Exercícios propostos:
(A) De acordo com o texto sobre as críticas de Verstappen, como a energia elétrica e a combustão se dividem nos novos motores?
(B) Reescreva, no texto sobre as críticas de Verstappen, tudo o que vai de "A insatisfação reside" até "as ultrapassagens artificiais.", substituindo "holandês" por "neerlandês".
(C) Dê continuidade ao texto sobre as críticas de Verstappen a partir do ponto em que ele termina.

O retorno da categoria em Miami reacendeu a fúria de Max Verstappen contra as mudanças técnicas radicais previstas para a temporada de 2026. Após cinco semanas de pausa, a FIA testou os primeiros ajustes na gestão de energia dos novos motores híbridos, mas o resultado passou longe de agradar o atual campeão. Verstappen, conhecido por sua franqueza, não poupou palavras ao classificar o futuro da competição como algo distante do automobilismo de verdade, criticando duramente a dependência da potência elétrica em detrimento da combustão.
A insatisfação reside no equilíbrio dos novos motores, onde a energia elétrica e a combustão se dividem em partes iguais. Para o holandês, o sistema penaliza quem busca o limite nas curvas, resultando em uma perda de performance imediata nas retas seguintes. “O que eu disse anteriormente sobre o regulamento continua válido. Ainda não está do jeito que eu gostaria”, desabafou o piloto da Red Bull, que chegou a apelidar os futuros carros de “Fórmula E com esteroides” por considerar as ultrapassagens artificiais.

Dados fornecidos:
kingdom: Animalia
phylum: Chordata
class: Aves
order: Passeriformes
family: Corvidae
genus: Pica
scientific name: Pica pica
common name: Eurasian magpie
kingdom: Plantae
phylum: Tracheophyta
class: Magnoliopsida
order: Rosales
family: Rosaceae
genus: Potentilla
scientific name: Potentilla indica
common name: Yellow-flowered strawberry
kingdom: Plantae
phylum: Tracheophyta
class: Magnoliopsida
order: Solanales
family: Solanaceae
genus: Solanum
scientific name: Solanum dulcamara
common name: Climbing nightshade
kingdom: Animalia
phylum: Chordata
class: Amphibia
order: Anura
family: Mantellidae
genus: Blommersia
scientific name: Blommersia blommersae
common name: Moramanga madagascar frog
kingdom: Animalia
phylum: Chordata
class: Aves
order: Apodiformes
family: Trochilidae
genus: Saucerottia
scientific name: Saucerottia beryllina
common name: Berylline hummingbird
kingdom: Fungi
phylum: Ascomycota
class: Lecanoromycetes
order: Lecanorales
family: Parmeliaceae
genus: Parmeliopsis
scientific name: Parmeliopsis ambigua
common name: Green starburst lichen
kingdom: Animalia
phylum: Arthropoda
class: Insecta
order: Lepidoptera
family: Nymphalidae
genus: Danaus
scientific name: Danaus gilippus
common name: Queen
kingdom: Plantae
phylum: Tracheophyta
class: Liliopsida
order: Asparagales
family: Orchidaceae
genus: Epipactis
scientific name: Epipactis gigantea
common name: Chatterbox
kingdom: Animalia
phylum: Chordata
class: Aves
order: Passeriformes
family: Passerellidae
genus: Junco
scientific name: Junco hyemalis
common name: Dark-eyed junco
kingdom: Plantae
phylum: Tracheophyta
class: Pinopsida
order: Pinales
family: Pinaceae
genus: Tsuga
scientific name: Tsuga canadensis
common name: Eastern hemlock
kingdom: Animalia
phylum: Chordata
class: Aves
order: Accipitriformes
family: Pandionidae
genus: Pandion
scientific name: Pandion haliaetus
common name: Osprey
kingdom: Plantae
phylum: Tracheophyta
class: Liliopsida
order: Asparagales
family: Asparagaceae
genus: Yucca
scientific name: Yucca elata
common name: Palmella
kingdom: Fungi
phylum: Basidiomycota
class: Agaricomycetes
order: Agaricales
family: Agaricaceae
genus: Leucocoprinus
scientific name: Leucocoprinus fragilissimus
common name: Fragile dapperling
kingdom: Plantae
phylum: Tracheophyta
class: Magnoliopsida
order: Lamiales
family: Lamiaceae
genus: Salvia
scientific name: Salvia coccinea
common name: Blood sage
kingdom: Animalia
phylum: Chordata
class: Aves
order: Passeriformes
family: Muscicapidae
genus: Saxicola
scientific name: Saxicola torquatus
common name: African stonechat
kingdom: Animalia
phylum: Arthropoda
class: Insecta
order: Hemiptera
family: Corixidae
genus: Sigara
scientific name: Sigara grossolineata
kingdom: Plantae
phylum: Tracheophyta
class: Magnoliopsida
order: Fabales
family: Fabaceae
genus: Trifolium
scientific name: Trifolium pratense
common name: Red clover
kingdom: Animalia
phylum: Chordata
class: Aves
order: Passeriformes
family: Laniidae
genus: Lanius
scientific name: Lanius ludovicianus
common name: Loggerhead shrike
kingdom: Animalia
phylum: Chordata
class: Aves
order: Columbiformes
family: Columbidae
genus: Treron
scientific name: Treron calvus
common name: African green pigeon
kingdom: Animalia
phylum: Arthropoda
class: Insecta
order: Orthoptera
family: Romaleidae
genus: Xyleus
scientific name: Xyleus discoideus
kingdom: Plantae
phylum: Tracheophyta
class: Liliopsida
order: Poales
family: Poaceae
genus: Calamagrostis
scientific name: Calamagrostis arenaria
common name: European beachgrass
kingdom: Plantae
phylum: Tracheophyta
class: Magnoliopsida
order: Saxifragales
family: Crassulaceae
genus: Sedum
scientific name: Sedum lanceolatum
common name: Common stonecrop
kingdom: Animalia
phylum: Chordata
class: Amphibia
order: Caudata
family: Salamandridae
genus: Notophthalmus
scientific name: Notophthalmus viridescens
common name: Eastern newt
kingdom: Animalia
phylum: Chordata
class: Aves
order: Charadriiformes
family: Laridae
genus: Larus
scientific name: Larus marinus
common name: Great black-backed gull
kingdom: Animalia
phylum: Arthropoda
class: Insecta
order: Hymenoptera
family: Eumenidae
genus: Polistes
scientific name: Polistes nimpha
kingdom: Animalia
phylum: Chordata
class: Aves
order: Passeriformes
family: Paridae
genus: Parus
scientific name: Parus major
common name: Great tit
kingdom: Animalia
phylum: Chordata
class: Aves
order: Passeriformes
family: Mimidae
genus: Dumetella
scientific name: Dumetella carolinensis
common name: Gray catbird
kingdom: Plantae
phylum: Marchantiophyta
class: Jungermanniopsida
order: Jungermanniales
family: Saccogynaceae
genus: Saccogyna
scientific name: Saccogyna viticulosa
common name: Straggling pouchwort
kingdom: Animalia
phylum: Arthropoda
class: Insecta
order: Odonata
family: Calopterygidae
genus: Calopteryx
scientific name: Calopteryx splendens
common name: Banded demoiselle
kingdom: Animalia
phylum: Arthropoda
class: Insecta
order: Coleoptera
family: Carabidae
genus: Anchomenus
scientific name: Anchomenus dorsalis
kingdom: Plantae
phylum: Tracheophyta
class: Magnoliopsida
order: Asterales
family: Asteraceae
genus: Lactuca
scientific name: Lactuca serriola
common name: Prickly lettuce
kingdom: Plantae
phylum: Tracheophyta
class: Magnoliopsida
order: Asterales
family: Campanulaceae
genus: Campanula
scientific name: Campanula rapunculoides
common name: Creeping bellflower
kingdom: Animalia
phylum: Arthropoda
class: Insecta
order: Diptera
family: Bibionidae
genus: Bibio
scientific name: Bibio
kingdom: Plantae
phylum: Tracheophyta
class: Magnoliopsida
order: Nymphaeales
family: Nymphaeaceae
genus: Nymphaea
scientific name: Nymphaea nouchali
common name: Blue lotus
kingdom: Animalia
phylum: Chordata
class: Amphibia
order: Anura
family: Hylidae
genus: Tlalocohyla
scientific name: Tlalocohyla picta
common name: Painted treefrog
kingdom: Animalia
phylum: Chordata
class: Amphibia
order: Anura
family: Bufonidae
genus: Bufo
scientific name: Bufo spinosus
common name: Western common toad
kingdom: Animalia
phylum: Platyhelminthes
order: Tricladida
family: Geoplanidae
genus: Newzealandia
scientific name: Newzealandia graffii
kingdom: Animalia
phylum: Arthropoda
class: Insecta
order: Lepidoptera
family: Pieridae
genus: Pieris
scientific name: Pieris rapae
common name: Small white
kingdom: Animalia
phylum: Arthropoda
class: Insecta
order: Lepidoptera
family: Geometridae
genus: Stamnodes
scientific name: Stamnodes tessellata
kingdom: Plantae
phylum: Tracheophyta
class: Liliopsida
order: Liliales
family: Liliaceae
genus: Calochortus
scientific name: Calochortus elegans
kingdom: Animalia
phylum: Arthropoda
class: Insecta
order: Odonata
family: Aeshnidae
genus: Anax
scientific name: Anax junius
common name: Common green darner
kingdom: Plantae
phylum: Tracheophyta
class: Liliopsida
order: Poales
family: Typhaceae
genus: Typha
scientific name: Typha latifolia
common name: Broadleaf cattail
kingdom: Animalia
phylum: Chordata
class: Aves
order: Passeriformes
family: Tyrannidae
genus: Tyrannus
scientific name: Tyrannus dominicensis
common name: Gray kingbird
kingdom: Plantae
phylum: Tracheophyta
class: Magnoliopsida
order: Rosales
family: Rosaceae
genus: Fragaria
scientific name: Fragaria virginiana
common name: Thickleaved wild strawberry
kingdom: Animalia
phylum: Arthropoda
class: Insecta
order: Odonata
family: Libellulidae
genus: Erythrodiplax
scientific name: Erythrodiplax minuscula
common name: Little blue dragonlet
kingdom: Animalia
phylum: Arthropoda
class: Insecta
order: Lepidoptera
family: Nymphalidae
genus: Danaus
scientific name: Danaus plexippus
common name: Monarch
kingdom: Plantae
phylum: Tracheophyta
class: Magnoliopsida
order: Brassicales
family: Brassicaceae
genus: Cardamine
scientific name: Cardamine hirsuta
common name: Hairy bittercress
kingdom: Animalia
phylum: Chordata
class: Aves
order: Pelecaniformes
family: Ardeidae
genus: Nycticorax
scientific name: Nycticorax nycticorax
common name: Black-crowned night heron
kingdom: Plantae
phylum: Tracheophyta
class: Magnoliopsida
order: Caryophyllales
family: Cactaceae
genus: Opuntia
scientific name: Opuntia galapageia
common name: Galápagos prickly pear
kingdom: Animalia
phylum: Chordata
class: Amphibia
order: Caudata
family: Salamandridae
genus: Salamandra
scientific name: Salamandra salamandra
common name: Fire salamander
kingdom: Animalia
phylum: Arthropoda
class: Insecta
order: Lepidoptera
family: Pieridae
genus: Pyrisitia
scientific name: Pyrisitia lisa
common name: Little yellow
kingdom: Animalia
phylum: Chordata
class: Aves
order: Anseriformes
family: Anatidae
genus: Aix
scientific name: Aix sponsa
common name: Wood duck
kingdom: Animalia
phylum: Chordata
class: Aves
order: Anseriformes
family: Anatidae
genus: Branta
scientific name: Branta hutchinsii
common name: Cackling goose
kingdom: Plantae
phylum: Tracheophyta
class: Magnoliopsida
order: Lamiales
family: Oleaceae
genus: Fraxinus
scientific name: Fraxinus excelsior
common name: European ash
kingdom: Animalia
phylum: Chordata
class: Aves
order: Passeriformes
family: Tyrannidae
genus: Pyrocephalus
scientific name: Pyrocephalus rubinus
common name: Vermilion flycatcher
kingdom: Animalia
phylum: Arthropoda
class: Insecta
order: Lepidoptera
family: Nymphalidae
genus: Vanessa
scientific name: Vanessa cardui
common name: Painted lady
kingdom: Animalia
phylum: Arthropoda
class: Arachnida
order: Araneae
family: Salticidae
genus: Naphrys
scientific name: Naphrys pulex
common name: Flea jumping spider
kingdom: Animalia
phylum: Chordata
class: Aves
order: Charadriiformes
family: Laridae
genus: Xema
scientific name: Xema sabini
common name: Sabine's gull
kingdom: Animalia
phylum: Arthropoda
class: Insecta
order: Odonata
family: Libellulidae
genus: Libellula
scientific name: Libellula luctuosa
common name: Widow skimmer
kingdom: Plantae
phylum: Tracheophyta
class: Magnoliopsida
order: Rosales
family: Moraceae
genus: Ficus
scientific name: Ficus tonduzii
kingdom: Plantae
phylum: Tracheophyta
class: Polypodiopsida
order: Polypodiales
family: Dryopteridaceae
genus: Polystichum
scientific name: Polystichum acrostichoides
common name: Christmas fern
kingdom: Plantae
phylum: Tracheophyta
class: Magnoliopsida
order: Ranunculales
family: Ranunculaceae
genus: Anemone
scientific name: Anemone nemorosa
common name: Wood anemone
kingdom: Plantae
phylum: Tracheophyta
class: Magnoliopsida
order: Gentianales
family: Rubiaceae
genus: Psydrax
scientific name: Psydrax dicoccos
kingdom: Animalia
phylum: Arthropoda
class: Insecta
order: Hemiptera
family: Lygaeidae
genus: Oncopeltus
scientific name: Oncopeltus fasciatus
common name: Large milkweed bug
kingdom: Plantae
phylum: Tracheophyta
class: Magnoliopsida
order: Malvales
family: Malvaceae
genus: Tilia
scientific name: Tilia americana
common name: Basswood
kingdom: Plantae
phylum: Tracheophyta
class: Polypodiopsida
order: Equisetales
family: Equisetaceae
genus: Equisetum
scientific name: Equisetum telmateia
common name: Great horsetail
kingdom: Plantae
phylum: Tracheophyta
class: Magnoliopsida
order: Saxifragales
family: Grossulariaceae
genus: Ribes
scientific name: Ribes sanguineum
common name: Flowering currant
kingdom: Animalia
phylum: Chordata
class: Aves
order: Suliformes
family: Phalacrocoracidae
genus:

Gabarito:
(A) Elas se dividem em partes iguais.

(B)
A insatisfação reside no equilíbrio dos novos motores, onde a energia elétrica e a combustão se dividem em partes iguais. Para o neerlandês, o sistema penaliza quem busca o limite nas curvas, resultando em uma perda de performance imediata nas retas seguintes. “O que eu disse anteriormente sobre o regulamento continua válido. Ainda não está do jeito que eu gostaria”, desabafou o piloto da Red Bull, que chegou a apelidar os futuros carros de “Fórmula E com esteroides” por considerar as ultrapassagens artificiais.

(C)
Pilotos divididos sobre o futuro da categoria
Embora a FIA tenha realizado ajustes técnicos, como a redução da recuperação de energia na classificação para 7 MJ, o ceticismo impera no paddock. Charles Leclerc admitiu um leve avanço, mas Lando Norris e Oscar Piastri reforçaram que os problemas estruturais permanecem. Para a estrela da McLaren, é inadmissível que um piloto seja punido por acelerar a fundo em todas as curvas. Enquanto isso, Piastri alertou para o perigo das diferenças de velocidade nas aproximações, ponto que a Federação tenta corrigir desde o acidente de Oliver Bearman, no Japão.